2024 değerlendirmesini İzmir ile ilgili bir ekonomik analizle açıklayan Özgener, “Cumhurbaşkanlığı kararı ile onaylanan ‘2024-2028 Bölgesel Gelişme Ulusal Stratejisi’ yerelden ulusala, ulusaldan küresele yaklaşımıyla, Türkiye’nin uzun vadeli kalkınma hedefleri ve On İkinci Kalkınma Planı ile çizilen genel çerçeve doğrultusunda, bölgelerin ihtiyaç ve potansiyelleri ile uluslararası gelişmelerin oluşturduğu tehditler ve fırsatları dikkate alan bir stratejik yol haritası niteliğinde. Bu planda İzmir’in uluslararası ekonomiye entegrasyona en yakın aday iller arasında sınıflandırılarak ‘Potansiyel Küresel İl’ olarak tanımlanmasını çok önemli buluyoruz. Bir diğer önemli gelişme ise Türkiye İstatistik Kurumu’nun 12 Aralık’ta açıkladığı İl Bazında Gayrisafi Yurt İçi Hasıla, 2023 verileri. Buna göre, 2023 yılında yüzde 5,1 büyüyen ve 1 trilyon 130 milyar dolar olan Türkiye ekonomisinden İstanbul toplam Gayrisafi Yurt İçi Hasıla’dan yüzde 30 pay alarak 363 milyar dolarlık bir ekonomik büyüklüğe işaret etti. Kişi başı geliri ise 21 bin 741 dolar. Aynı dönemde, İzmir’in ekonomik büyüklüğü 66 milyar dolar; kişi başı geliri ise 15 bin 369 dolar oldu. Türkiye ekonomisi 2023 yılında yüzde 5,1 büyümesine rağmen, İzmir ekonomisinin büyümesinin ise yüzde 0,9 ile sınırlı kaldığını görüyoruz. Ayrıca kentimizin son dört yıllık büyümesinin, Türkiye ortalamasının altında kalması da dikkat çekiyor” diye konuştu.

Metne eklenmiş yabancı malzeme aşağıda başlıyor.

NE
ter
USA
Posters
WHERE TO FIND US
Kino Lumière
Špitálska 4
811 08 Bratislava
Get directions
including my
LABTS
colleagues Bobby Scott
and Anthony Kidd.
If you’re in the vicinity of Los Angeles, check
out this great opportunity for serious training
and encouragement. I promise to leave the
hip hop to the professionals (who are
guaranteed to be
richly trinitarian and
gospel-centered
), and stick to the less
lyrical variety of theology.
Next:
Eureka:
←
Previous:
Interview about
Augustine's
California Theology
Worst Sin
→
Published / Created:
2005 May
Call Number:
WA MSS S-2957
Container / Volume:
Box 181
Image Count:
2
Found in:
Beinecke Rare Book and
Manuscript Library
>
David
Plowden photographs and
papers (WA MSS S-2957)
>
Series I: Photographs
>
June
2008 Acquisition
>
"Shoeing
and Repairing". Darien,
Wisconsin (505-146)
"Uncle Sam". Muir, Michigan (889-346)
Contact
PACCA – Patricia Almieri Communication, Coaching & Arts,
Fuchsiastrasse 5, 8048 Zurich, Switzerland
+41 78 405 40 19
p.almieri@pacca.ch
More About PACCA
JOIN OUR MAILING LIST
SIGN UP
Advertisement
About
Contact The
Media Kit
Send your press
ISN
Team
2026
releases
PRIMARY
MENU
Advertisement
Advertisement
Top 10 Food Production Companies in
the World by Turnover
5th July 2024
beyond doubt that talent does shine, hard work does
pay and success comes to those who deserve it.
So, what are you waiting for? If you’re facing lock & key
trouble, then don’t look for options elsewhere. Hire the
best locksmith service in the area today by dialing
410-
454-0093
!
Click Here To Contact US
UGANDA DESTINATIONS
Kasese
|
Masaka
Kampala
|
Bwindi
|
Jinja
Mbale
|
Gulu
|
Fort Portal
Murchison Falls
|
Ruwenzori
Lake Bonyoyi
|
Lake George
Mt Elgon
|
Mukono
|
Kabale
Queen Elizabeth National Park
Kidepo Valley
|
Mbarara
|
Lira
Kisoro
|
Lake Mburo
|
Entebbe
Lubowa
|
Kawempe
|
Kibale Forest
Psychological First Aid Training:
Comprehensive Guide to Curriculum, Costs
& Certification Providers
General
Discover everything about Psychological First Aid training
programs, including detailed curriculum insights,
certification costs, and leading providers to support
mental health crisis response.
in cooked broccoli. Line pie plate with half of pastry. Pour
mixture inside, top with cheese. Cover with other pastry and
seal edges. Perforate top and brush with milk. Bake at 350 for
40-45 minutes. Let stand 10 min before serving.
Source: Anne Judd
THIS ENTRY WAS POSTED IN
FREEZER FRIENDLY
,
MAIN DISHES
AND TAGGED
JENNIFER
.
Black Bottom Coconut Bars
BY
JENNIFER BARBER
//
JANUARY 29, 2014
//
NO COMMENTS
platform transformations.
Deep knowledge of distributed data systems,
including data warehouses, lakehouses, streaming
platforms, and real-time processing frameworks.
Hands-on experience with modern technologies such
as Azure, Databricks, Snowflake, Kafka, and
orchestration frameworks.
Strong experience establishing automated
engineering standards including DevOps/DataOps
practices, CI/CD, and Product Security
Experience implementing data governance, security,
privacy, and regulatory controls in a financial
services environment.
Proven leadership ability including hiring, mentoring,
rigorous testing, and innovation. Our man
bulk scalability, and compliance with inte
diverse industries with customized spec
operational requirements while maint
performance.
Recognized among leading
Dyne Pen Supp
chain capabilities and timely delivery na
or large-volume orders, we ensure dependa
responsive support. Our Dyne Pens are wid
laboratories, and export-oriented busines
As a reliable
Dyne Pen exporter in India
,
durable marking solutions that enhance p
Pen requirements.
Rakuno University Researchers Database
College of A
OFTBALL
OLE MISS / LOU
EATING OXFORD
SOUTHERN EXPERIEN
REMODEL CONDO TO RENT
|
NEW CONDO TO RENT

2024’te 5,5 yılın toplamına yakın bir tutarda fuar desteği
Üyelerine sunduğu fuarcılık hizmetlerine 2024 yılında hız kesmeden devam ettiklerini ifade eden Özgener, “Yalnızca 2024 yılı özelinde üyelerimize son 5,5 yılın toplamına yakın bir tutarda fuar desteği sağladık. Meslek Komitelerimiz ve üyelerimizden gelen öneriler ve fuarcılık sektörünün ihtiyaçları doğrultusunda, fuarcılık hizmetlerimiz kapsamındaki bazı kalemlerde destek limitlerimizi güncelledik. 2025 yılı bütçe konuşmamda, destek paketimizden ayrıca söz edeceğimden dolayı, şimdi bu konudaki çalışmalarımıza kısaca değinmek istiyorum. Fuarlara verdiğimiz desteği, yalnızca üyelerimizin fuar katılım ve ziyaretlerine sunduğumuz teşviklerle sınırlı tutmuyor, kentimiz fuarcılığının gelişmesine de katkı sağlıyoruz. Bu kapsamda, Meslek Komitelerimizden gelen önerilere istinaden, İzmir’e yeni fuarlar kazandırılmasına yönelik çalışmalara 2024 yılında da devam ettik. Optic World İzmir 1. Optik, Gözlük, Oftalmoloji ve Teknolojileri Fuarı, Fashion Home- 1. İzmir Ev Tekstili Fuarı ve Izclean Endüstriyel Temizlik Ürünleri, Ekipmanları ve Teknolojileri Fuarı bu yıl ilk kez kapılarını açtı ve gelecek vadeden fuarlar arasında şimdiden yerini aldı” dedi.